**Try it**
Starting at the line that contains "of United States (US) annexation", write out each line through the end of the data below, exactly as it stands. Skip any pictures.

(Excerpts from a dataset)
==*==

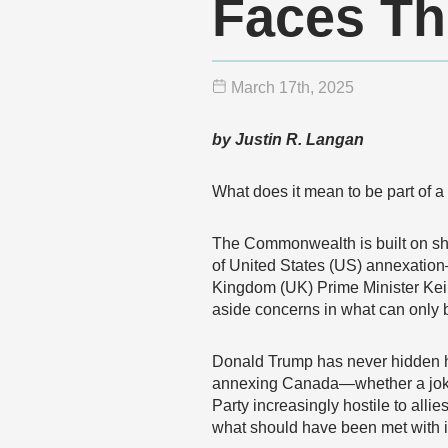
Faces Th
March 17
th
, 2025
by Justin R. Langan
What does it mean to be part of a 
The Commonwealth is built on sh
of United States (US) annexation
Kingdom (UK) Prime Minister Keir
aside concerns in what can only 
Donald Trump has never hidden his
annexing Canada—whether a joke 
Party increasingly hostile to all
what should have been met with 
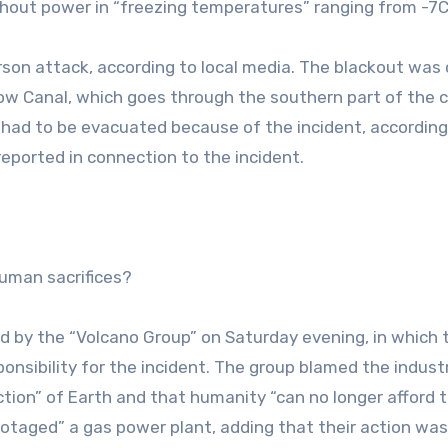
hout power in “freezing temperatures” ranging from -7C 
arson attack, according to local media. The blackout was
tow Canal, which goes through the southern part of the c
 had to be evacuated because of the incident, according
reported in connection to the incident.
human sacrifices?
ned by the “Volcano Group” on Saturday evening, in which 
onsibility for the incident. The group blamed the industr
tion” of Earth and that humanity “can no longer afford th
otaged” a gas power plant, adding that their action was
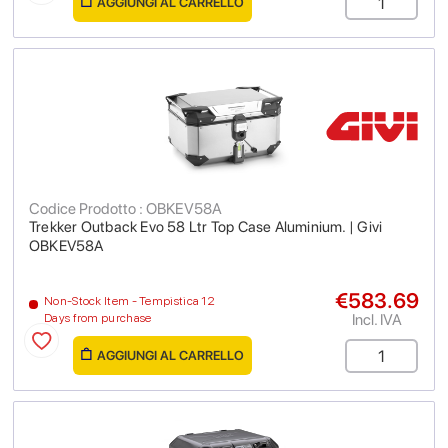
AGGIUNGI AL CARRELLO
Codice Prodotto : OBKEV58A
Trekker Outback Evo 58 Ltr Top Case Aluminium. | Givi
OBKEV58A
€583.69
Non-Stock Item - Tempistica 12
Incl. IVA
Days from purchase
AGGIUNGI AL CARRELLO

==*==

**Completed task**
of United States (US) annexation
Kingdom (UK) Prime Minister Keir
aside concerns in what can only 
Donald Trump has never hidden his
annexing Canada—whether a joke 
Party increasingly hostile to all
what should have been met with 
hout power in “freezing temperatures” ranging from -7C 
arson attack, according to local media. The blackout was
tow Canal, which goes through the southern part of the c
 had to be evacuated because of the incident, according
reported in connection to the incident.
human sacrifices?
ned by the “Volcano Group” on Saturday evening, in which 
onsibility for the incident. The group blamed the industr
tion” of Earth and that humanity “can no longer afford th
otaged” a gas power plant, adding that their action was
AGGIUNGI AL CARRELLO
Codice Prodotto : OBKEV58A
Trekker Outback Evo 58 Ltr Top Case Aluminium. | Givi
OBKEV58A
€583.69
Non-Stock Item - Tempistica 12
Incl. IVA
Days from purchase
AGGIUNGI AL CARRELLO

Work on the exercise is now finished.